Now that we have our extracted annual report images, we want to send them to the LLM for processing.

def get_annual_info(org_num: str, year: str):
    """calls llm to extract annual info"""

    #extract the report from the website we get bytes here as output
    report = fetch_clean_pdf_bytes(org_number=org_num, year=year)
    if report == "NOT FOUND":
        return "NOT FOUND"
    report_img = pdf_bytes_to_image_content_blocks(pdf_bytes = report)

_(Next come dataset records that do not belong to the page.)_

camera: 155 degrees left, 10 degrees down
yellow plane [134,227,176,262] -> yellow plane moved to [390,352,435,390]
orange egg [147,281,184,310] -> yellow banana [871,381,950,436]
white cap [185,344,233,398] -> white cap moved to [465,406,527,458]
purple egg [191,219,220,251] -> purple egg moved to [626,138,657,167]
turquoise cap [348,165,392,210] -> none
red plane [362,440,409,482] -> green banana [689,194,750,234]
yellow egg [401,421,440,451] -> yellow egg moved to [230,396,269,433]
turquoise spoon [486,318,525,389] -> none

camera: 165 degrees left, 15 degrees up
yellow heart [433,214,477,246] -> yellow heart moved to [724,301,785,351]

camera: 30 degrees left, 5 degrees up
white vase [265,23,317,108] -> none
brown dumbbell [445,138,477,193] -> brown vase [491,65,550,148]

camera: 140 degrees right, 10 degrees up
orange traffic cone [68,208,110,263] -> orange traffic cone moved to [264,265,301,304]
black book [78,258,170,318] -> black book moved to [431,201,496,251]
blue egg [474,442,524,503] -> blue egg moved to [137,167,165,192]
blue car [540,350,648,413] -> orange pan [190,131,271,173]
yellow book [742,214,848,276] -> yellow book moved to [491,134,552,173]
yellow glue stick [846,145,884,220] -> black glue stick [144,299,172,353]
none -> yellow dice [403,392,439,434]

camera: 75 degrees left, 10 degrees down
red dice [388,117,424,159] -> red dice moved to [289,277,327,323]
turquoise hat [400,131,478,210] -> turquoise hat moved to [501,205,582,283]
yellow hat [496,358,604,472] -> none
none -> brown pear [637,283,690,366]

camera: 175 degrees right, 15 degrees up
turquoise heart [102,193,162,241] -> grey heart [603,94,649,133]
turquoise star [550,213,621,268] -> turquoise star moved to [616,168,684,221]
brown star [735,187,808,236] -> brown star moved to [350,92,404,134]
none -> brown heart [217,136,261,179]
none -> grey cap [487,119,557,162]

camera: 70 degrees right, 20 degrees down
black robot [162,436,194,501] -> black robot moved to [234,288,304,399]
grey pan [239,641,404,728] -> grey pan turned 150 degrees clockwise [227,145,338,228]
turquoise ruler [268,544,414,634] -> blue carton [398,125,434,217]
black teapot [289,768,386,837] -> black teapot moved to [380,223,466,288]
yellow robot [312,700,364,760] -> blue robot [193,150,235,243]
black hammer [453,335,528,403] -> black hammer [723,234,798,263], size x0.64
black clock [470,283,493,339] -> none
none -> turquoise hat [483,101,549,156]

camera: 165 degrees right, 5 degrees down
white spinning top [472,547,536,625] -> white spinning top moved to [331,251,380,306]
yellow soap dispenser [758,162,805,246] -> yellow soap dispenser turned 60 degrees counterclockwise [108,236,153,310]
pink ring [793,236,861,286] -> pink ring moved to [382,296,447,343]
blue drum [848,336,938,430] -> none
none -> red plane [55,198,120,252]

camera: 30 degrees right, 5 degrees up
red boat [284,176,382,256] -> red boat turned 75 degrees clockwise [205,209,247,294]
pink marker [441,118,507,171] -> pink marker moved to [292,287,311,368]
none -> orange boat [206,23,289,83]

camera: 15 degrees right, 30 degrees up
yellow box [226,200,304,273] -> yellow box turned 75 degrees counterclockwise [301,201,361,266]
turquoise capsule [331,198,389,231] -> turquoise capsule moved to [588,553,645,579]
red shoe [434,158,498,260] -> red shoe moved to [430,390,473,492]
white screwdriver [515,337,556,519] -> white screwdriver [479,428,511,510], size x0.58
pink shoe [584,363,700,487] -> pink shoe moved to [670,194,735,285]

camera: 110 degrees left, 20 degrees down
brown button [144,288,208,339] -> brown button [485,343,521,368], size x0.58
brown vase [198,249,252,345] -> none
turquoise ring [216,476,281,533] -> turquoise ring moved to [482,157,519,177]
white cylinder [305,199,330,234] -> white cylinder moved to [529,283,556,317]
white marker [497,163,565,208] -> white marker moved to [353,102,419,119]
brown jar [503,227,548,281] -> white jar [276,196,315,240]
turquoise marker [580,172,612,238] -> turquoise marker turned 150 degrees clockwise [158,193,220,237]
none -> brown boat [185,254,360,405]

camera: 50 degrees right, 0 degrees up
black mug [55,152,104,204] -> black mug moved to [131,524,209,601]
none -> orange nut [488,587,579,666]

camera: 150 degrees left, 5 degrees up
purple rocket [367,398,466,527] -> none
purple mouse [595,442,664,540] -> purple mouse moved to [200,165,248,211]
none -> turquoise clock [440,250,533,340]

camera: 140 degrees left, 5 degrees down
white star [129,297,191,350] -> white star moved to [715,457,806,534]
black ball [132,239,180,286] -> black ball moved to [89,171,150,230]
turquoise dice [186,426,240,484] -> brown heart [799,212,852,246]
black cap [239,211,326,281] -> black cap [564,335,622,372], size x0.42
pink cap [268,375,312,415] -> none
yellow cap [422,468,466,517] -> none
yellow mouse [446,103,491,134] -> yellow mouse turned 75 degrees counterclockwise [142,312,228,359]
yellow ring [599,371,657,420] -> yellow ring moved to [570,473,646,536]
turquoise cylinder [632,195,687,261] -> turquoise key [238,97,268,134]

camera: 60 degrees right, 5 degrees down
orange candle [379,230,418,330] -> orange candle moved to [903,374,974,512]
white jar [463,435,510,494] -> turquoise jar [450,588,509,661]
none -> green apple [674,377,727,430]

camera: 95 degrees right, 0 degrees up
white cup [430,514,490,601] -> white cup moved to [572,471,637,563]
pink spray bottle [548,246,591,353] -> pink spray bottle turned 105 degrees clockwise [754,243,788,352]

    structured_annual_llm = client.with_structured_output(AnnualReport)
    
    #calls llm to return information in structured form
    message = HumanMessage(
        content=[
            {
                "type": "text",
                "text": (
                    "You are a research assistant for Norwegian companies. "
                    "These images are pages from a Norwegian annual report. "
                    "Extract the annual information numbers. "
                    "Prefer the latest reporting year shown in the document. "
                    "Keep financial values exactly as shown, including separators, signs, and units if present. "
                    "If a field cannot be found reliably, return null.\n\n"
                    f"Org No: {org_num}\n"
                    f"Requested year: {year}"
                )
            },
            *report_img
        ]
    )
    parsed =structured_annual_llm.invoke([message])
    return parsed.model_dump()

Here, we piece everything together by extracting the pdf and converting it to an image and then sending it to the LLM as a HumanMessage. We used HumanMessage here because we are adding images. We then instruct the LLM that we want to extract the annual information numbers. We also constrain the LLM to only produce the result through the structured format as provided by out Pydantic Base Model.

def get_annual_info_each_row(row,year):
    out =get_annual_info(row["org_number"],year)
    return out

Then, we make a “get_annual_info_each_row()” function so that we can apply the “get_annual_info()” function to each row in the dataframe.

annual_info_df = df_comp[["org_number", "company_name"]]
annual_extracted_df = info_df.apply(get_annual_info_each_row,year="2024", axis=1, result_type="expand")
annual_info_df = pd.concat([annual_info_df, annual_extracted_df], axis=1)

Then, we apply our “get_annual_info_each_row()” function to each row in our dataframe.